- WHAT YOU HAVE TO DO: Present the listing below as a Markdown table with two columns, Row (a running number) and Line (the text of that line), skipping any blank lines. Leave the pictures out of the table.
======
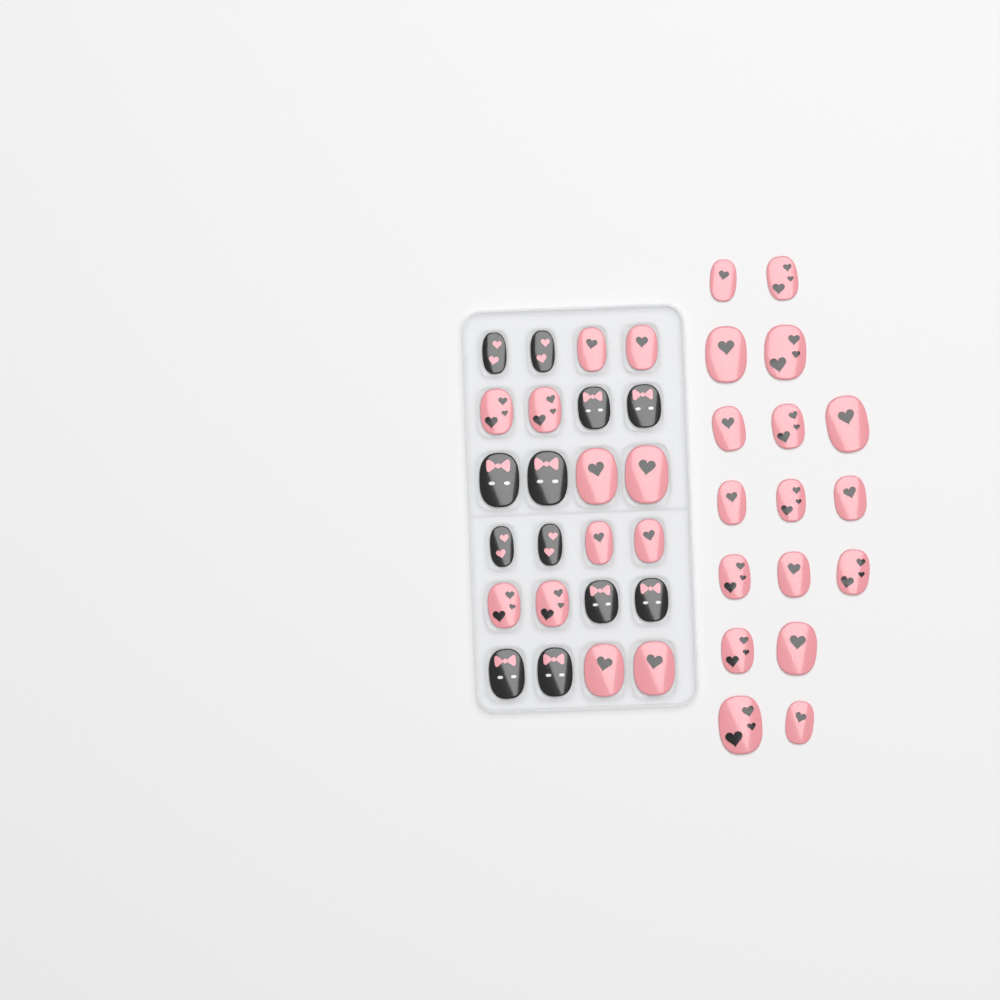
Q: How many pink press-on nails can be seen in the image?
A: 29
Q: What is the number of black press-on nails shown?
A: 12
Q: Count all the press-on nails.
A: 41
======
- OUTPUT FOR THIS TASK:
| Row | Line |
|---|---|
| 1 | Q: How many pink press-on nails can be seen in the image? |
| 2 | A: 29 |
| 3 | Q: What is the number of black press-on nails shown? |
| 4 | A: 12 |
| 5 | Q: Count all the press-on nails. |
| 6 | A: 41 |